** Opening Records to use block **
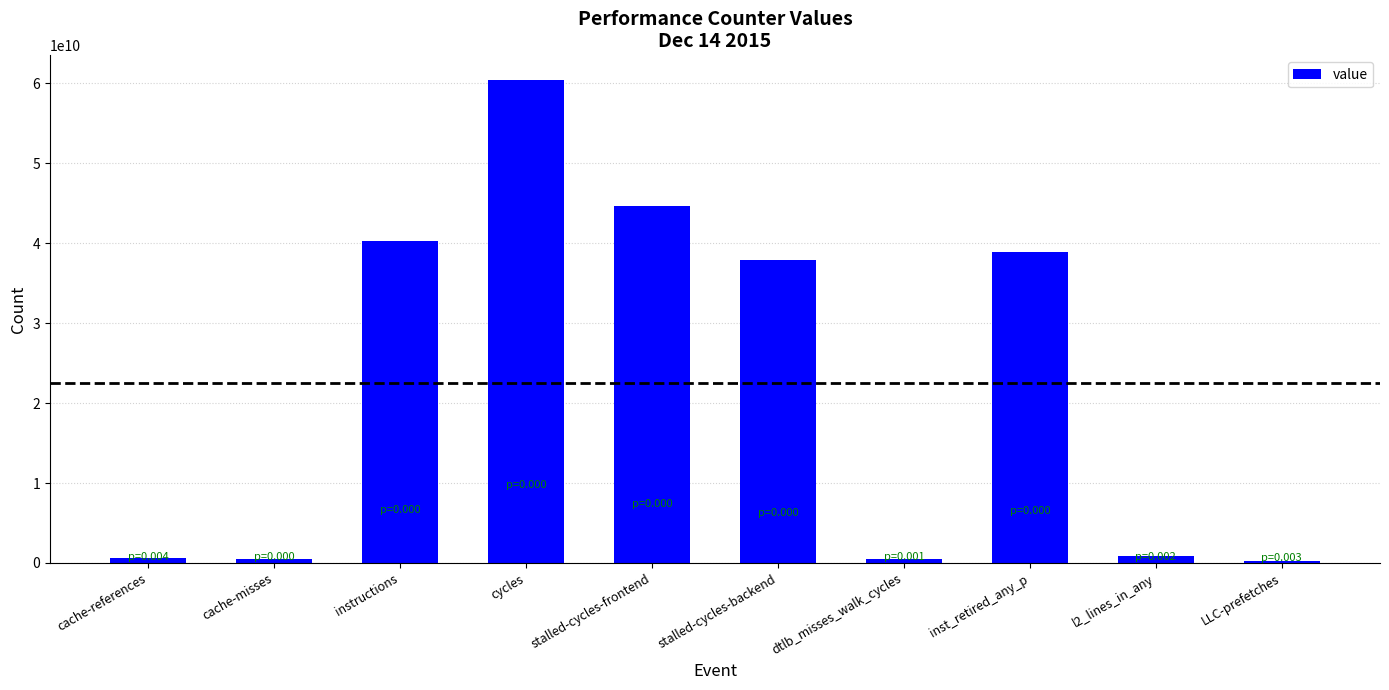

How many bars are there in total?

10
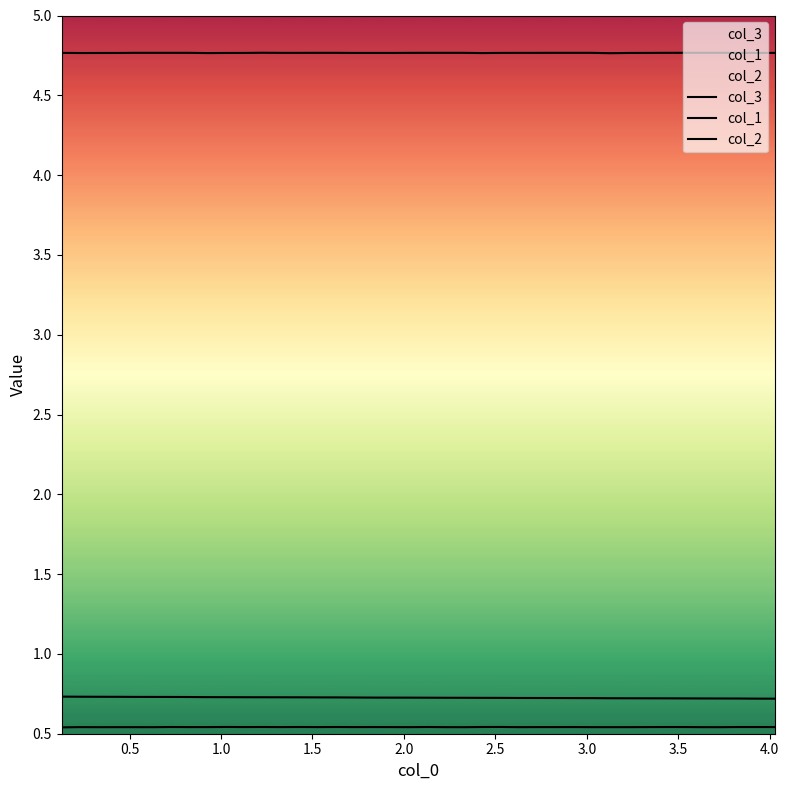

Which label corresponds to the smallest value in the chart?

0.1288208961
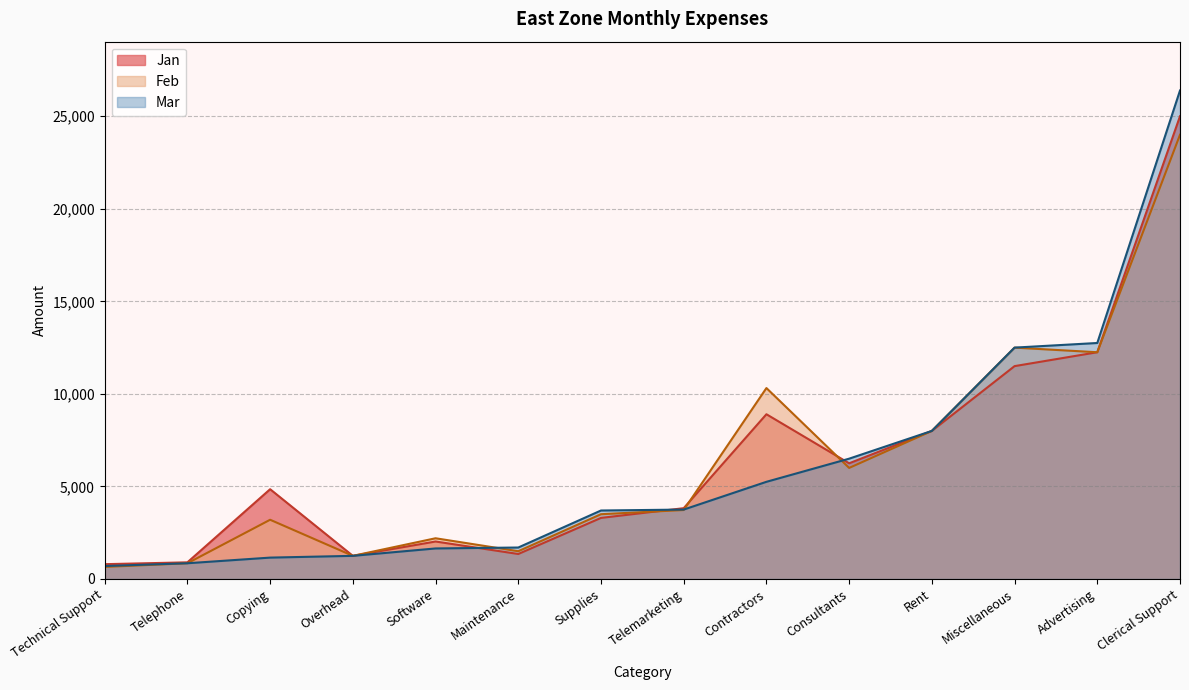

What is the label of the 13th point from the left?

Advertising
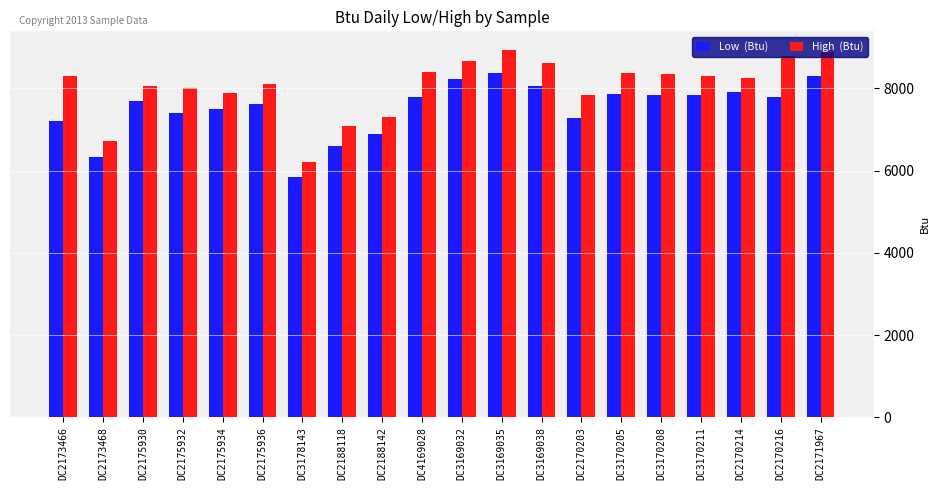

What is the total value across all series at DC4169028?

16185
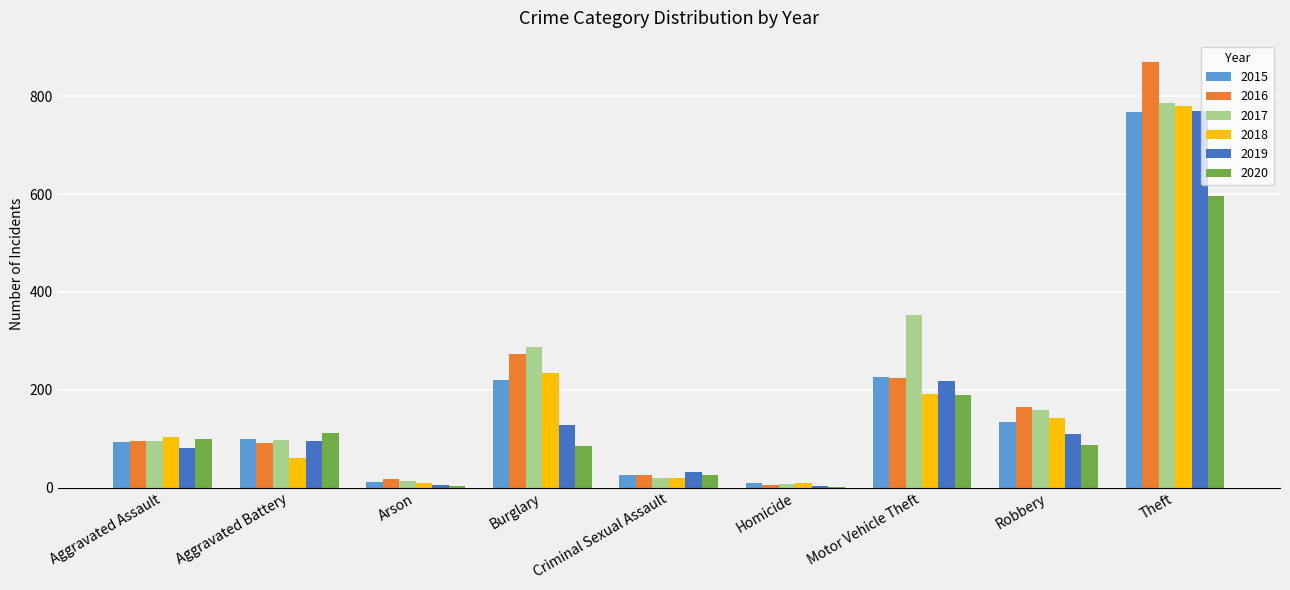

The 2017 series shows 7 at Homicide. True or false?

True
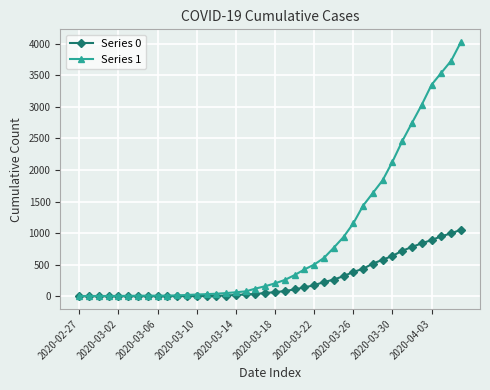

Which series has the widest spread of values?

Series 1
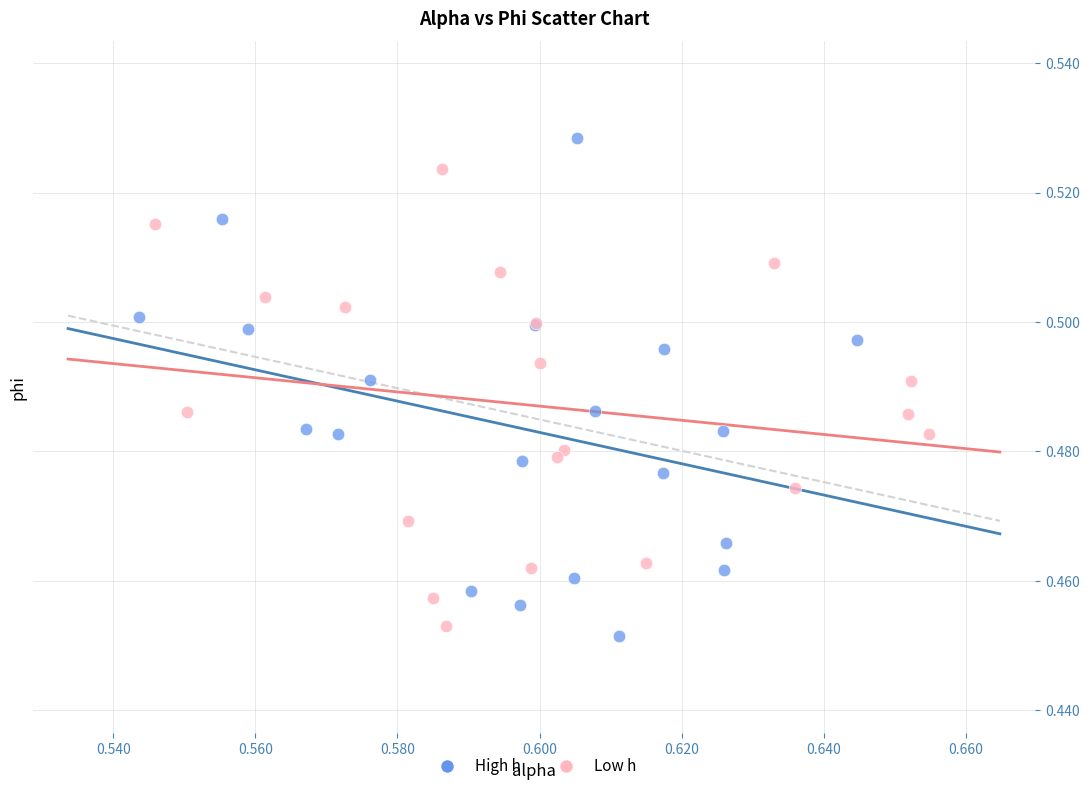

Which series contains the highest Y value?

High h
** Closing Records to use block **
Exercise instructions
Copy out word for word everything from the line containing "Advertising" down to the end of the records, and leave the pictures out.

Solution to the problem
Advertising

What is the total value across all series at DC4169028?

16185

The 2017 series shows 7 at Homicide. True or false?

True

Which series has the widest spread of values?

Series 1

Which series contains the highest Y value?

High h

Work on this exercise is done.